Andrey Vagin Feb. 9, 2017, 11:29 p.m.
On Thu, Feb 09, 2017 at 12:01:20AM +0300, Cyrill Gorcunov wrote:
> On Wed, Feb 08, 2017 at 12:37:18PM -0800, Andrey Vagin wrote:
> > On Wed, Feb 08, 2017 at 12:05:37AM +0300, Cyrill Gorcunov wrote:
> > > The main idea is to be able to operate with container
> > > at the moment where its processess and resources are
> > > already restored but the processes are not yet in
> > > running state, ie just before we kick them.
> > > 
> > > Beside the need of tuning up beancounters (which is vz7
> > > specific feature) this might be useful to make some
> > > additional debug tests from the script.
> > 
> > What do we have to do, if we failed to tuning up beancounters.
> > At this moment, we can't resume a container on a source host,
> > because its network was already unlocked...
> 
> This action must never fail I think.

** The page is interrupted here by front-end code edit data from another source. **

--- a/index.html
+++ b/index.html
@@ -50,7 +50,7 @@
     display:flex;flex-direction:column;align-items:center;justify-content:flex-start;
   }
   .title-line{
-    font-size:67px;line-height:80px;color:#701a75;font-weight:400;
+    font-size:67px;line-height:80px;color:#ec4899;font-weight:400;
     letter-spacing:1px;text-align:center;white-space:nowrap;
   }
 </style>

If it does -- we need
> to investigate carefully why :/ I simply don't see another
> option at the moment, but I'm open for ideas.

Why can we not use POST_RESTORE?
Cyrill Gorcunov Feb. 10, 2017, 7:14 a.m.
On Thu, Feb 09, 2017 at 03:29:15PM -0800, Andrey Vagin wrote:
> > This action must never fail I think. If it does -- we need
> > to investigate carefully why :/ I simply don't see another
> > option at the moment, but I'm open for ideas.
> 
> Why can we not use POST_RESTORE?

opst-restore is too early, we're still operating in container
after this script. What we need is a stage where everything
is ready to go and we don't any any other resources allocated
inside container.

	Cyrill